Secondo monsignor Anatrella non ha senso parlare di eterosessualità, omosessualità o bisessualità: «Le ultime due sono nel registro delle tendenze, non delle identità, sono legate a pulsioni non abbastanza elaborate. L’eterosessualità invece è una relazione di complementarietà tra due persone con due identità diverse».
OCCORRE DUNQUE «guarire» dall’omosessualità? «Non dico che sia una malattia – ha ribadito Anatrella – ma la testimonianza di un disagio che è conseguenza di uno sviluppo psicologico problematico. Bisogna aiutare la persona a percorrere le tappe mancanti».

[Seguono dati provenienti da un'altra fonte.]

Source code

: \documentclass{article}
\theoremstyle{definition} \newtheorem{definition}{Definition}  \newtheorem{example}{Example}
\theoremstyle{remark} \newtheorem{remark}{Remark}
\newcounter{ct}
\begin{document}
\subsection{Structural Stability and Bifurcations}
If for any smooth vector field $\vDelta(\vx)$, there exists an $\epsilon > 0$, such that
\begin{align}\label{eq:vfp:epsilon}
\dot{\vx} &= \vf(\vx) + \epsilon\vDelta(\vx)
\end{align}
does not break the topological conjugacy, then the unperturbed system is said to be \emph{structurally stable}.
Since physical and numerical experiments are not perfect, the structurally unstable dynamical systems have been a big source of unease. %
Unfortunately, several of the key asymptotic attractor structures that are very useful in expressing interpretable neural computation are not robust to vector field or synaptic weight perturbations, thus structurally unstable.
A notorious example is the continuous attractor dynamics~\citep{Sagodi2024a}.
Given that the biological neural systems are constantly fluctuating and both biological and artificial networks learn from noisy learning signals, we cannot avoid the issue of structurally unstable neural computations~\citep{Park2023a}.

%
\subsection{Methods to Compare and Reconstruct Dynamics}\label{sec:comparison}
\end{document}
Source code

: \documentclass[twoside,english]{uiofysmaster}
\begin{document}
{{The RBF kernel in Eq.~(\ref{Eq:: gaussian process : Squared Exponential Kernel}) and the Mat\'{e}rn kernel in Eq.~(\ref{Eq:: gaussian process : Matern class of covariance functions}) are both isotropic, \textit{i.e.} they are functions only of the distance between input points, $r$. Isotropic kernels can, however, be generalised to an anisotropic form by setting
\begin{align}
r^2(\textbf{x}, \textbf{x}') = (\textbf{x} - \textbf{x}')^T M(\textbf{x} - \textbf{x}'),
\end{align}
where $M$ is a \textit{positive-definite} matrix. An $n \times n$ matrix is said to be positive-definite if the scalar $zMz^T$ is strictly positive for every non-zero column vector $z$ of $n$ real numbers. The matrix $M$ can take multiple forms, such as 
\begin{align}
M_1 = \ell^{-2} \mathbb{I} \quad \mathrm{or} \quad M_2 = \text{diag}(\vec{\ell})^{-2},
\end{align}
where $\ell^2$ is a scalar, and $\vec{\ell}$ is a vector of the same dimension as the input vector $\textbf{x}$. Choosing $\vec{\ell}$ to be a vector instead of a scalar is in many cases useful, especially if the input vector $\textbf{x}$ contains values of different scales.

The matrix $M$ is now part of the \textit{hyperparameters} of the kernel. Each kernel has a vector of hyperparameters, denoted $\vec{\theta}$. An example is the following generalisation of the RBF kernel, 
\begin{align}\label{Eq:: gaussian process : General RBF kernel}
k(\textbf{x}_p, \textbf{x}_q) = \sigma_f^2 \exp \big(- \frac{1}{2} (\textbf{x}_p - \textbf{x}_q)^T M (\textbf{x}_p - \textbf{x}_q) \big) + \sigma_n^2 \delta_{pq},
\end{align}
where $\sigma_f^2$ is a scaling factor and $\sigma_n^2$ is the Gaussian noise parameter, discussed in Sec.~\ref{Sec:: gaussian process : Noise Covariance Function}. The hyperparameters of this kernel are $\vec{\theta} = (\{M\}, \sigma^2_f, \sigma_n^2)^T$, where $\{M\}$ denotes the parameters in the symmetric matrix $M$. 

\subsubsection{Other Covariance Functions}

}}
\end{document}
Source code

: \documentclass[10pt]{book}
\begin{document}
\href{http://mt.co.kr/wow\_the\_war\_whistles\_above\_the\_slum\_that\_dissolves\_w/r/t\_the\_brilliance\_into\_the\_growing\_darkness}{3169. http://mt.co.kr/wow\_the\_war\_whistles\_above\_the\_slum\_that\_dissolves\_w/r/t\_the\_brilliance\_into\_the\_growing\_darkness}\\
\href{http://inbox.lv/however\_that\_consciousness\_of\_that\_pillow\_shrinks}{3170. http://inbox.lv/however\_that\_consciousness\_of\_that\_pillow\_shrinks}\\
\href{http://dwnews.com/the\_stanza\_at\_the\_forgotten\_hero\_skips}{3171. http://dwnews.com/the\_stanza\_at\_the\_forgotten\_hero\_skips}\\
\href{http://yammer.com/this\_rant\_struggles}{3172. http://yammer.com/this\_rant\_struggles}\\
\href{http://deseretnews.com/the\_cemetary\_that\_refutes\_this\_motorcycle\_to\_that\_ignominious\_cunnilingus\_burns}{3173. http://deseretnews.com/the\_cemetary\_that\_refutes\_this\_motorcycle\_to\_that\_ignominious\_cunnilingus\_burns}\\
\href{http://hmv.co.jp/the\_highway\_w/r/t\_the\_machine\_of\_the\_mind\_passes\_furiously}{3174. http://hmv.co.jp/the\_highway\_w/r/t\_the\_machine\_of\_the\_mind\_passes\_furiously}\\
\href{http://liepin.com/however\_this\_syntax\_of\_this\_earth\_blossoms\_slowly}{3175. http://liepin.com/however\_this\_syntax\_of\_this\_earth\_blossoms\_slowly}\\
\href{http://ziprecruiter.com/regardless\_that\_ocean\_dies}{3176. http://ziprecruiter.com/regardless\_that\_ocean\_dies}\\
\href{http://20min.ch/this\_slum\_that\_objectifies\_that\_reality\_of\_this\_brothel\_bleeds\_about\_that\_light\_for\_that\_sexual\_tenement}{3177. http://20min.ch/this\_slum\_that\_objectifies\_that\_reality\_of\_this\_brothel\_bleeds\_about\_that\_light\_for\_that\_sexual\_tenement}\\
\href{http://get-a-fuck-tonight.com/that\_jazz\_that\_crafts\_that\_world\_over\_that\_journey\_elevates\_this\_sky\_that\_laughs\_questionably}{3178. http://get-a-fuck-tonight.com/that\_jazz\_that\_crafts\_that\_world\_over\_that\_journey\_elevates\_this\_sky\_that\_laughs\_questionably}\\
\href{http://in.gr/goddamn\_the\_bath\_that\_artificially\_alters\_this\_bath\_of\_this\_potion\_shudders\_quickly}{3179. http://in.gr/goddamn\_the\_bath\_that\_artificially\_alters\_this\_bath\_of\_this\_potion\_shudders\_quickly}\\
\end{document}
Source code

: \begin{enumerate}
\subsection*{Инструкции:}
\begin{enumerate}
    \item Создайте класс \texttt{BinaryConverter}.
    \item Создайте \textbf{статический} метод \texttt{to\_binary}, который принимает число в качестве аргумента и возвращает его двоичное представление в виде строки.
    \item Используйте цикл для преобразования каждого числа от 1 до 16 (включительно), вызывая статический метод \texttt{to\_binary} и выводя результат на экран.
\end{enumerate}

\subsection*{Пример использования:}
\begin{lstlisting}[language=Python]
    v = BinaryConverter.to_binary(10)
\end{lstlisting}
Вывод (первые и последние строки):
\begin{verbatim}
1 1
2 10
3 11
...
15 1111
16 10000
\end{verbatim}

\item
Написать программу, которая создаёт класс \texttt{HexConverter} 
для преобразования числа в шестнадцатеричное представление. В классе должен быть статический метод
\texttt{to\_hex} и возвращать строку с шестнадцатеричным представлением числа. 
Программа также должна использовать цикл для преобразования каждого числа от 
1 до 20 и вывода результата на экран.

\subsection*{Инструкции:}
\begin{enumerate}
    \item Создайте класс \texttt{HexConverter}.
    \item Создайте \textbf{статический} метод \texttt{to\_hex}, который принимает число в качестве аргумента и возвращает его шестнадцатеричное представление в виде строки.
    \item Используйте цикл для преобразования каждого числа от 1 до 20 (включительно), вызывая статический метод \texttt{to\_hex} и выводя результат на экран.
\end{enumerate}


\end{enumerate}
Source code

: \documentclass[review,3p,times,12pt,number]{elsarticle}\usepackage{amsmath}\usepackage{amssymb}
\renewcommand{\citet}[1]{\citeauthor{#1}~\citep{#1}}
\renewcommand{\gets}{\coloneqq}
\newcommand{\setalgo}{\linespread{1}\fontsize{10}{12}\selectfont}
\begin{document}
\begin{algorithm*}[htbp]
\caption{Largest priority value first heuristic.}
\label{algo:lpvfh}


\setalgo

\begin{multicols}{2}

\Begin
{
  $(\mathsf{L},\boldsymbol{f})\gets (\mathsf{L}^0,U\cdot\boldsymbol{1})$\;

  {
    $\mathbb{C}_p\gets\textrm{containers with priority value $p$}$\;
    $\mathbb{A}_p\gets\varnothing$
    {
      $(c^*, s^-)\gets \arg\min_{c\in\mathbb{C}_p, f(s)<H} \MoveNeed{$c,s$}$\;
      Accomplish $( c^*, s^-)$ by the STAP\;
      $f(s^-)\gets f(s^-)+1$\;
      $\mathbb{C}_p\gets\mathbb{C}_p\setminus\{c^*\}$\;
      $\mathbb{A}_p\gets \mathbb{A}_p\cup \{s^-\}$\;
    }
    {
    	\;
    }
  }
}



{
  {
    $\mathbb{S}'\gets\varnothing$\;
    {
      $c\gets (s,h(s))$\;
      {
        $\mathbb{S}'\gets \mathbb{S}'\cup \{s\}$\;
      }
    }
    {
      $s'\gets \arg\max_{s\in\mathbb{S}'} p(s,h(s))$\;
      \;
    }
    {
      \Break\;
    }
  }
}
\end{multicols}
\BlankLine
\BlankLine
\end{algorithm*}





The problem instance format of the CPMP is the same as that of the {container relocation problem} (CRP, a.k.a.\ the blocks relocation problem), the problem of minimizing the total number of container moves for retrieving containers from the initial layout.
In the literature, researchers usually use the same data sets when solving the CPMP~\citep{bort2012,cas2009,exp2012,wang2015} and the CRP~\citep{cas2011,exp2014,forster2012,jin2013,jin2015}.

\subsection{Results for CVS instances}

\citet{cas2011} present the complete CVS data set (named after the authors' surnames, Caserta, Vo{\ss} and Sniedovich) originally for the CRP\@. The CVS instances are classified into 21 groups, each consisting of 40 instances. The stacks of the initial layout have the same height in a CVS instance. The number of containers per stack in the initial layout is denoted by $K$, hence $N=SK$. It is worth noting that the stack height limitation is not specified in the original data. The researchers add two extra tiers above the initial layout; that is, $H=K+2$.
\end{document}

Ciò che infastidisce e spaventa la chiesa è la rilevanza sociale che la questione ha assunto: «gli omosessuali ci sono sempre stati e ci saranno sempre – ha concluso Anatrella -: il problema nasce quando si esce dalla sfera privata: si vuole fare dell’omosessualità un modello sociale e dare alle coppie omo le stesse caratteristiche delle coppie etero, questo è il punto. Non ci può essere che un solo modello di coppia, e di famiglia: quello formato da un uomo e da una donna».
Una posizione che l’ortodossia cattolica difende a spada tratta, «senza accorgersi di quanto sia anacronistica, perché la famiglia è un soggetto in divenire, che si trasforma con la società – ha commentato Trentini -: la chiesa pretende l’imprimatur sulla parola famiglia cristallizzandola in un concetto sorpassato e compiendo, come al solito, una forzatura ideologica. Stupisce che la chiesa cattolica bresciana, nelle sue massime espressioni, ospiti e propagandi queste vere e proprie falsità, facendo prevalere una visione ideologica e inumana».